Photo description: Kunti Kamara’s defense lawyers talking
PARIS, France – One of former Ulimo rebel commander Kunti Kamara’s own witnesses contradicted his testimony in Kamara’s appeal of his 2022 conviction for war crimes here on Wednesday. Abraham Jusuf Kromah, also a former Ulimo commander, was called by the defense to testify about Kamara’s actions in the war but he appeared to do his case more harm than good.
Kromah appeared via video link from Monrovia. He may risk charges himself if he were to come to France. Kromah told the court that he knew Kamara’s girlfriend at the time Kamara was in Foya, Lofa County in Liberia when Ulimo controlled the county between 1993 and 1994. He told the court that Kamara’ girlfriend was pregnant and that she was around 15 years old and living in Kolahun. Kromah said he saw her on three occasions when she visited Kamara’s home in Foya on the days Kamara was back from the battlefront in Manikoma.
“Kunti was not married, but I used to see one small pregnant girl who was pregnant for him that used to come from Kolahun to him in Foya.”
Kamara had earlier told the court that he was not based in Foya, but instead at the battlefront and would only go to Foya on a few occasions. This testimony about his pregnant girlfriend may undermine Kamara’s claim in the jurors’ minds.
At the start of Kamara’s war crimes appeal earlier this month, his lawyers had drawn a new line of defense claiming that their client, was underage at the time he participated in the Ulimo war in Foya. They have put his age at 15 years in 1993 when Ulimo captured Foya. That would mean his trial would need to be moved to the juvenile system in France.
Kromah may have helped that case by telling the court that he did not know Kamara’s age at the time but that he was very young, younger than Kormah’s smallest brother. Kromah said he drove Kamara and two other child soldiers to leave the battlefront and go back home to Foya because they were too small to be in the midst of such tense a battle. That might be hard for the jury to believe given Kamara had told the court that he was a battlefront commander.
Kromah claimed Kamara was one of the three child soldiers during their reign. The others were, Mohammed Keita, whose war name was, “Pregnant Monkey”, and the third whose name he said he could not remember, was assigned to Alieu Kosiah, the Ulimo commander convicted of war crimes in Switzerland in 2021.
Kamara has denied that Ulimo used child soldiers.
The nine witnesses who have come from Foya to testify before the French court, have given accounts of the horrors they said Ulimo brought upon Foya. They said Ulimo had human heads, skulls and intestines placed on sticks and used at checkpoints. Kamara had told the court that they were all makeup stories and lies.

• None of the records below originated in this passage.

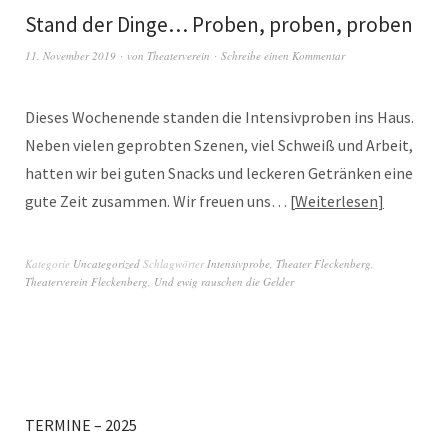
Stand der Dinge… Proben, proben, proben
11. November 2019
von
Theaterverein
Schreibe einen Kommentar
Dieses Wochenende standen die Intensivproben ins Haus.
Neben vielen geprobten Szenen, viel Schweiß und Arbeit,
hatten wir bei guten Snacks und leckeren Getränken eine
gute Zeit zusammen. Wir freuen uns…
Weiterlesen
Kategorie
Uncategorized
Schlagwörter
Intensivprobe
,
Theater Fleckenberg
,
Theaterverein Fleckenberg
,
Und ewig rauschen die Gelder
TERMINE – 2025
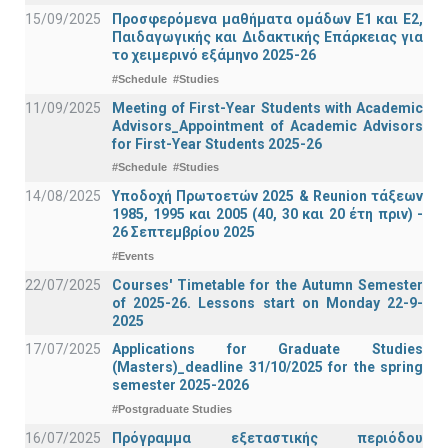
15/09/2025
Προσφερόμενα μαθήματα ομάδων Ε1 και Ε2,
Παιδαγωγικής και Διδακτικής Επάρκειας για
το χειμερινό εξάμηνο 2025-26
#Schedule
#Studies
11/09/2025
Meeting of First-Year Students with Academic
Advisors_Appointment of Academic Advisors
for First-Year Students 2025-26
#Schedule
#Studies
14/08/2025
Υποδοχή Πρωτοετών 2025 & Reunion τάξεων
1985, 1995 και 2005 (40, 30 και 20 έτη πριν) -
26 Σεπτεμβρίου 2025
#Events
22/07/2025
Courses' Timetable for the Autumn Semester
of 2025-26. Lessons start on Monday 22-9-
2025
17/07/2025
Applications for Graduate Studies
(Masters)_deadline 31/10/2025 for the spring
semester 2025-2026
#Postgraduate Studies
16/07/2025
Πρόγραμμα εξεταστικής περιόδου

When the president of the judge, asked Kromah what he knew about human parts used by Ulimo at checkpoints, Kromah again contradicted Kamara saying Ulimo used human heads and skulls to signal a deter their enemies and scare anyone entering their controlled territories.
“When we captured somewhere, we used to place human skulls on sticks at the entry to scare our enemies,” he said. “It was a sign of danger.”
He did not agree that his faction used human intestines at their checkpoints.
“The way human being pupu sting like that, which soldier in his normal mind will take a human being intestine to make it as a gate?” he asked.
Before the judge adjourned Wednesday’s hearing, the president of the court asked Kamara to respond to the three women raped victims who testified yesterday and today in-camera – meaning without outside observers including press. Kamara registered that he was sorry for their incident but said he had no hand in it.
“I have sisters and brothers and I love my sisters more than my brother, so I am sorry for what happened to them,” he said. “But I have no knowledge all what they are talking about today or tomorrow.”
Kamara has accused the international justice advocates, Civitas Maxima and its Liberian partner, the Global Justice and Research Project of having putting witnesses together to fabricate lies against him, Kosiah and other Liberia warlords have been interview abroad.
The trial continues Thursday.
This story was a collaboration with FrontPage Africa as part of the West Africa Justice Reporting Project.